Revelation 22:3 No longer will there be anything accursed, but the throne of God and of the Lamb will be in it, and his servants will worship him.

 

Revelation 21:4 He will wipe away every tear from their eyes, and death shall be no more, neither shall there be mourning, nor crying, nor pain anymore, for the former things have passed away.

 

We will no longer be in the sinking pit of a broken world. After being weighed down by sin, we will stand on the Rock of Ages, Jesus Christ. We will sing a new song with our mouths. The depths of the pit will only make our song greater in gratitude and appreciation for what Jesus Christ has done for us! It is by the completeness of our ruin and hopelessness that we realize the completeness of the restoration that Jesus has brought to us!

 

Why do we have to wait? “Get us out of this pit, right now!” God, in his wisdom and purpose, may choose to delay when we cry out to him. What does waiting do for us? Waiting helps us to “set hope on” God. Waiting builds endurance as we “hold fast” to God’s promises.

 

What are God’s promises for those who wait?
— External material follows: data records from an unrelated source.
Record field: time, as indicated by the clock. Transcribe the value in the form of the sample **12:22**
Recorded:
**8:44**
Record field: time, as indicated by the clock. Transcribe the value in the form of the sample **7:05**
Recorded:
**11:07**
·         God will hear the cries of his children.

Psalm 40:1 I waited patiently for the Lord; he inclined to me and heard my cry.

 

·         God will not allow his people to be put to shame.

Isaiah 49:23c. Then you will know that I am the Lord; those who wait for me shall not be put to shame.

 

When we wait on Jesus, we never wait in vain!

 

·         God will renew his people’s strength.
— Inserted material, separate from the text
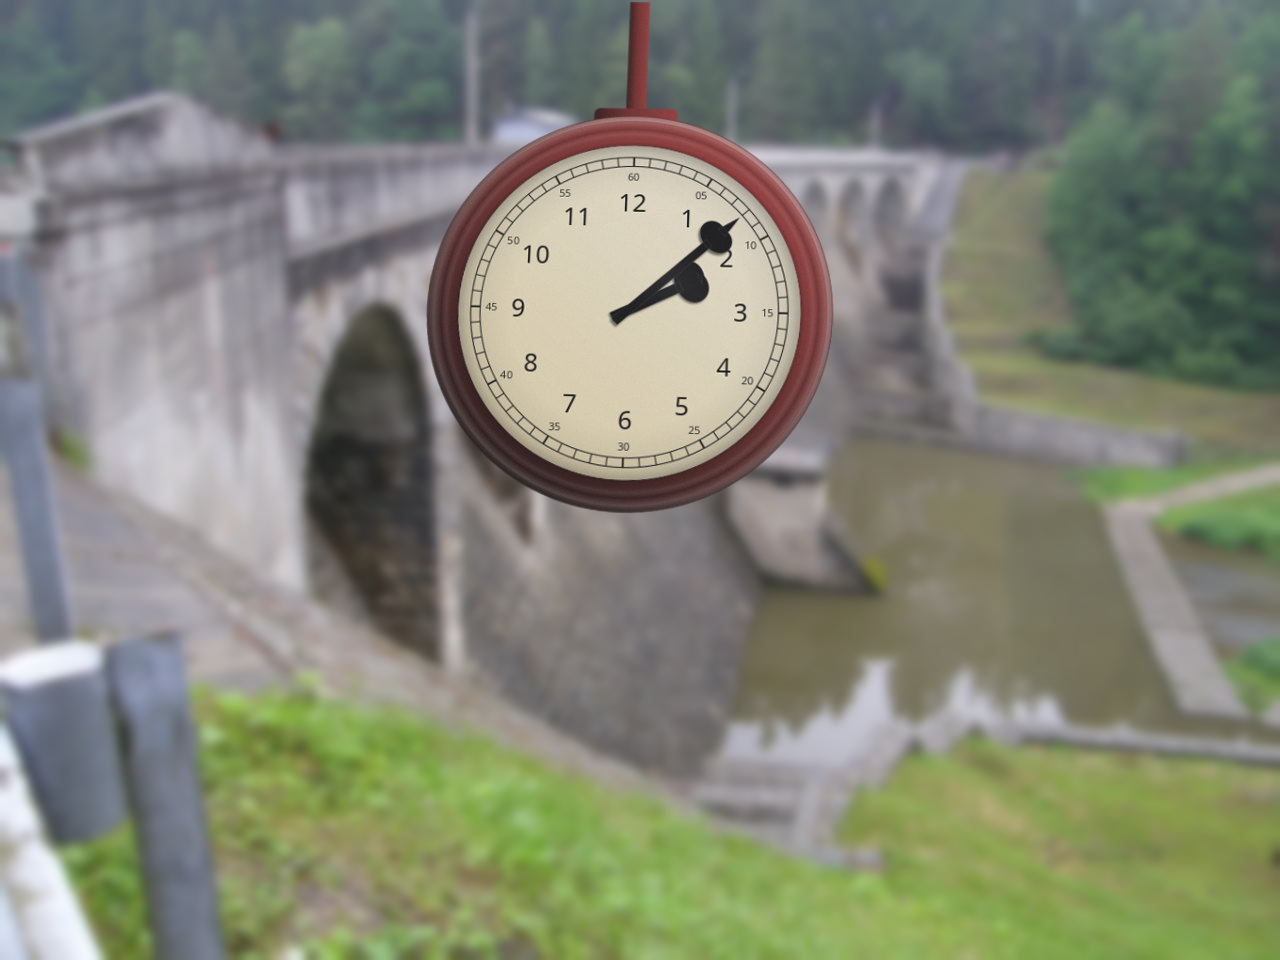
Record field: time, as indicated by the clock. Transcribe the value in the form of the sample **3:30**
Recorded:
**2:08**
Isaiah 40:31 They who wait for the Lord shall renew their strength; they shall mount up with wings like eagles; they shall run and not be weary; they shall walk and not faint.

 

God gives us the strength to wait. The strength we gain builds our spiritual muscles. God transforms us by bringing resistance to our impatient hearts. We are forced to depend wholly on God while we wait.

 

·         God’s people will rejoice in his salvation.
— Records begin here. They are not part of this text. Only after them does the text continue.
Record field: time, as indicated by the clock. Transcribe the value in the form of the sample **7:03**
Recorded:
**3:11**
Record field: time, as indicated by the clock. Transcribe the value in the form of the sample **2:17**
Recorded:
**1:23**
Isaiah 25:9 It will be said on that day, “Behold, this is our God; we have waited for him, that he might save us. This is the Lord; we have waited for him; let us be glad and rejoice in his salvation.”

 

The most important things we can do while we wait on God are the simple things. We need to get into the Bible, God’s owner’s manual for life. Just as the car manufacturers put an owner’s manual in each new car, they build, God has given us his Word to show us how to operate and maintain life. The Bible was not given to answer every particular issue we face in life. It is adequate for us and gives us general direction.

 

Prayer is another simple, but important, thing we must do while we wait. Lewis Sperry Chafer said, “His leading is only for those who are already committed to doing as He may lead.” This hits home for me; I often ask for God’s direction, and I fail to do what I already know he desires of me. Alan Redpath said, “Don’t expect God to reveal His will for you next week until you practice it today.”

 

God is not our genie in a bottle. Our wish is not his command. God is our God. He is not accountable to us. We are responsible to God. We can always pray and ask God for wisdom while waiting for direction from him.

 

James 1:5 If any of you lacks wisdom, let him ask God, who gives generously to all without reproach, and it will be given him.

 

When others see the patience that God has created in us through waiting on him, they will trust in the LORD, also. By seeing your strength, others will have their eyes opened about their own need for Jesus Christ in their life.

 

2 Corinthians 1:3-4 Blessed be the God and Father of our Lord Jesus Christ, the Father of mercies and God of all comfort, who comforts us in all our affliction, so that we may be able to comfort those who are in any affliction, with the comfort with which we ourselves are comforted by God.

 

When we trust in God, we realize that what matters most is not what is happening to us, but what is happening in us.



[1]Francis Shaeffer, True Spirituality (Wheaton, IL: Tyndale House, 1971), 136.